Race, Ethnicity, and Representation
Representation involves inclusion and exclusion, implicated in power. Types act as classifications, while stereotypes are vivid representations reducing individuals to exaggerated characteristics.
Racial and Ethnic Differences
- Assimilation: Adopting host society patterns.
- Multiculturalism: Recognizing diverse backgrounds.
- Integration/Incorporation: Insertion into a whole body and attachment to its values.
Popular Culture: High Culture and Low Culture
Popular culture is mass-produced commodity culture, traditionally seen as inferior. Cultural studies analyzes cultural production of meaning and societal impact.
Popular Culture: The Question of Quality
Concepts of beauty and quality are culturally relative. Judgements are political issues of class and power.
Popular Culture: Ideological Analysis
Evaluative criteria are based on political values and ideological analysis. TV drama, for instance, is a morality play about how we should live.
High Culture vs. Low Culture
High culture is associated with the elite, while low (popular) culture is widely accessible. These categories reinforce social hierarchies.
Orientalism and Occidentalism
Orientalism
Orientalism is a set of discourses constructing an image of the Orient in ways dependent on Western superiority, associated with Edward Said. It includes the production of influential images of Oriental individuals, and reinforces representations through Western media. Rooted in poststructuralism, influenced by Foucault. The concept shapes perceptions and practices, reinforcing exclusionary practices.
Occidentalism
Occidentalism refers to how the Western world is viewed and stereotyped by non-Western societies. It involves critical attitudes toward Western values and political dominance and imagines Westernization as harmful.

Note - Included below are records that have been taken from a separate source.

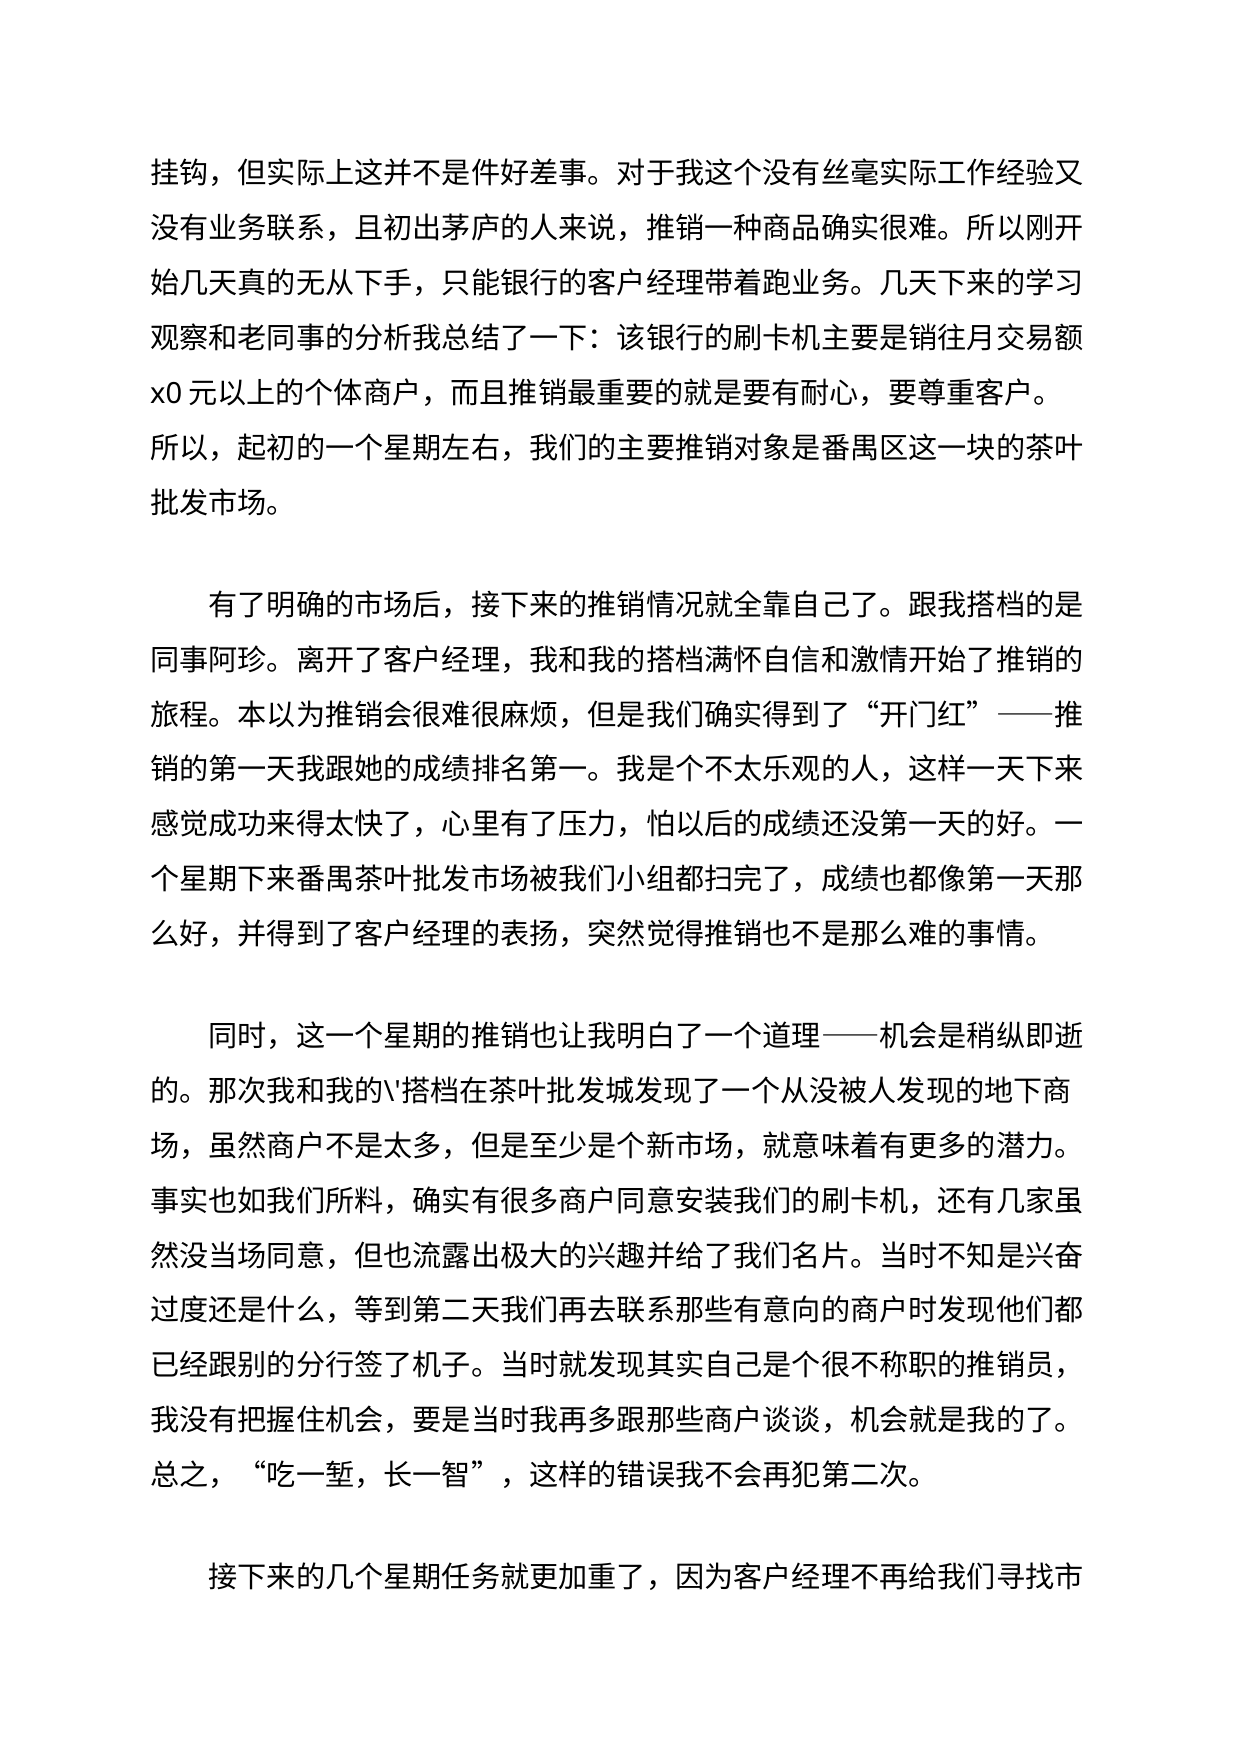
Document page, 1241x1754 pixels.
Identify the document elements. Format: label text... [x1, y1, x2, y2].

text 有了明确的市场后，接下来的推销情况就全靠自己了。跟我搭档的是同事阿珍。离开了客户经理，我和我的搭档满怀自信和激情开始了推销的旅程。本以为推销会很难很麻烦，但是我们确实得到了“开门红”——推销的第一天我跟她的成绩排名第一。我是个不太乐观的人，这样一天下来感觉成功来得太快了，心里有了压力，怕以后的成绩还没第一天的好。一个星期下来番禺茶叶批发市场被我们小组都扫完了，成绩也都像第一天那么好，并得到了客户经理的表扬，突然觉得推销也不是那么难的事情。 [150, 581, 1090, 953]
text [150, 1553, 1090, 1596]
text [150, 150, 1090, 522]
text 同时，这一个星期的推销也让我明白了一个道理——机会是稍纵即逝的。那次我和我的\'搭档在茶叶批发城发现了一个从没被人发现的地下商场，虽然商户不是太多，但是至少是个新市场，就意味着有更多的潜力。事实也如我们所料，确实有很多商户同意安装我们的刷卡机，还有几家虽然没当场同意，但也流露出极大的兴趣并给了我们名片。当时不知是兴奋过度还是什么，等到第二天我们再去联系那些有意向的商户时发现他们都已经跟别的分行签了机子。当时就发现其实自己是个很不称职的推销员，我没有把握住机会，要是当时我再多跟那些商户谈谈，机会就是我的了。总之，“吃一堑，长一智”，这样的错误我不会再犯第二次。 [150, 1012, 1090, 1494]
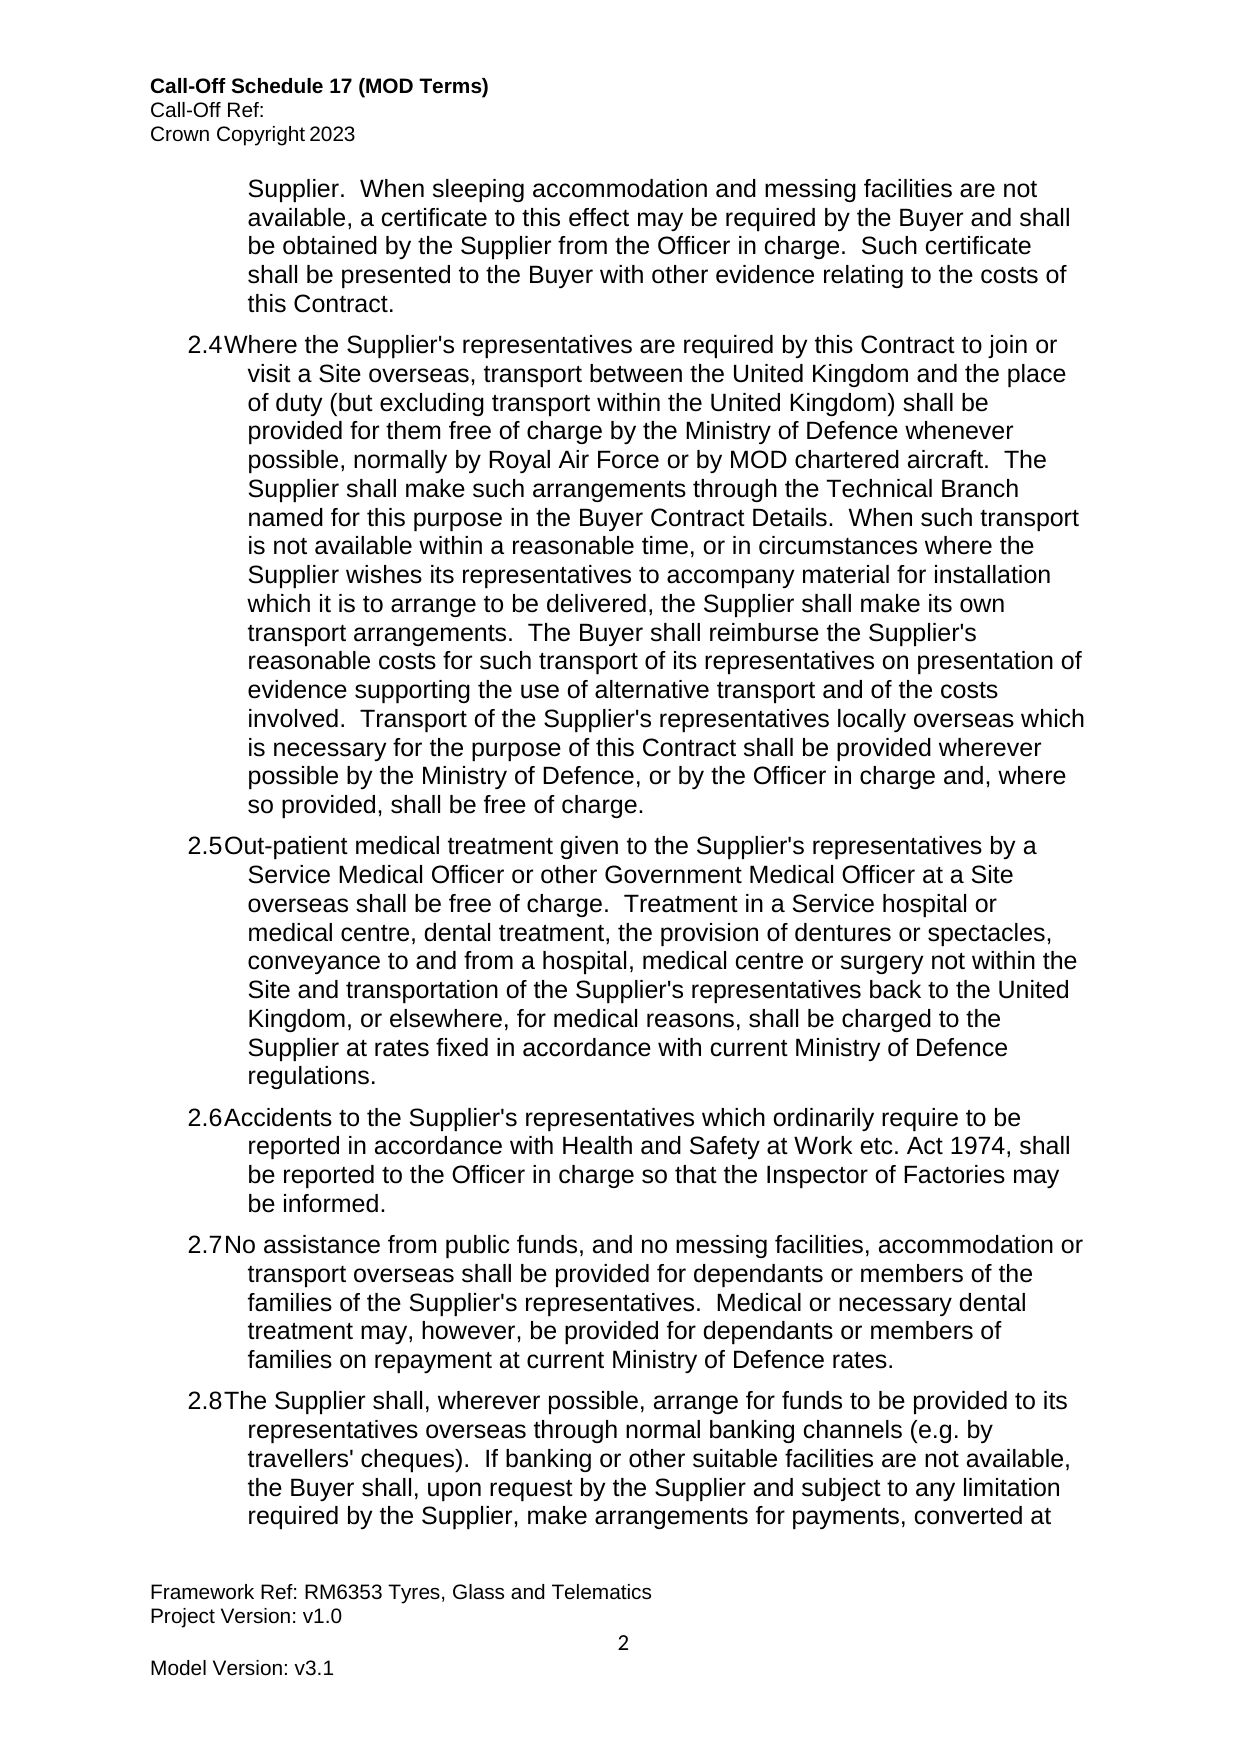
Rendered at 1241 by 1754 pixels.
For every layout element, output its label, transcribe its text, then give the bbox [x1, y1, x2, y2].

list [187, 174, 1090, 317]
list Where the Supplier's representatives are required by this Contract to join or visit a Site overseas, transport between the United Kingdom and the place of duty (but excluding transport within the United Kingdom) shall be provided for them free of charge by the Ministry of Defence whenever possible, normally by Royal Air Force or by MOD chartered aircraft. The Supplier shall make such arrangements through the Technical Branch named for this purpose in the Buyer Contract Details. When such transport is not available within a reasonable time, or in circumstances where the Supplier wishes its representatives to accompany material for installation which it is to arrange to be delivered, the Supplier shall make its own transport arrangements. The Buyer shall reimburse the Supplier's reasonable costs for such transport of its representatives on presentation of evidence supporting the use of alternative transport and of the costs involved. Transport of the Supplier's representatives locally overseas which is necessary for the purpose of this Contract shall be provided wherever possible by the Ministry of Defence, or by the Officer in charge and, where so provided, shall be free of charge. [187, 330, 1090, 819]
list Out-patient medical treatment given to the Supplier's representatives by a Service Medical Officer or other Government Medical Officer at a Site overseas shall be free of charge. Treatment in a Service hospital or medical centre, dental treatment, the provision of dentures or spectacles, conveyance to and from a hospital, medical centre or surgery not within the Site and transportation of the Supplier's representatives back to the United Kingdom, or elsewhere, for medical reasons, shall be charged to the Supplier at rates fixed in accordance with current Ministry of Defence regulations. [187, 831, 1090, 1090]
list No assistance from public funds, and no messing facilities, accommodation or transport overseas shall be provided for dependants or members of the families of the Supplier's representatives. Medical or necessary dental treatment may, however, be provided for dependants or members of families on repayment at current Ministry of Defence rates. [187, 1230, 1090, 1374]
list Accidents to the Supplier's representatives which ordinarily require to be reported in accordance with Health and Safety at Work etc. Act 1974, shall be reported to the Officer in charge so that the Inspector of Factories may be informed. [187, 1102, 1090, 1217]
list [187, 1386, 1090, 1530]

Globalization And/In Cultural Studies
Globalization began in the 1960s, marked by increased connectivity and a capitalist economy. This led to cultural mixing but also threatened diversity.
What is Globalization?
Globalization refers to intensifying worldwide interdependencies and a growing awareness of local-distant connections involving multi-directional connections.
Globalization as a result of modernity:
Globalization is grasped in terms of the world capitalist economy, global information system, nation-state system, and world military order.
The Globalization of Culture
Cultural globalization intensifies social relations through transmissions of ideas, values, and knowledge, mediated through travel and popular media and resulting in cultural juxtaposing, meeting, and mixing.
Homogenization and Fragmentation: Cultural Imperialism
Cultural homogenization implies a loss of cultural diversity. Cultural imperialism supports capitalism through mass media. Economic, military, and cultural globalization spread Western modernity and control.
Globalization: Cultural Hybridity and Transnationalism
- Diaspora & Migration: Migration initiates deterritorialization and reterritorialization leading to multicultural citizenship in a globalized world. Hybridity signifies multiple identities.
- Cultural Homogenization and Neocolonialism: Threat of Westernized consumer culture attempts to universalize imperial culture.
- Globalization and Power: While globalization is diffused, the exploration of power and inequality remain necessary because it introduces new globalized forms of power inequalities in which cultural identities are constructed by cultural power.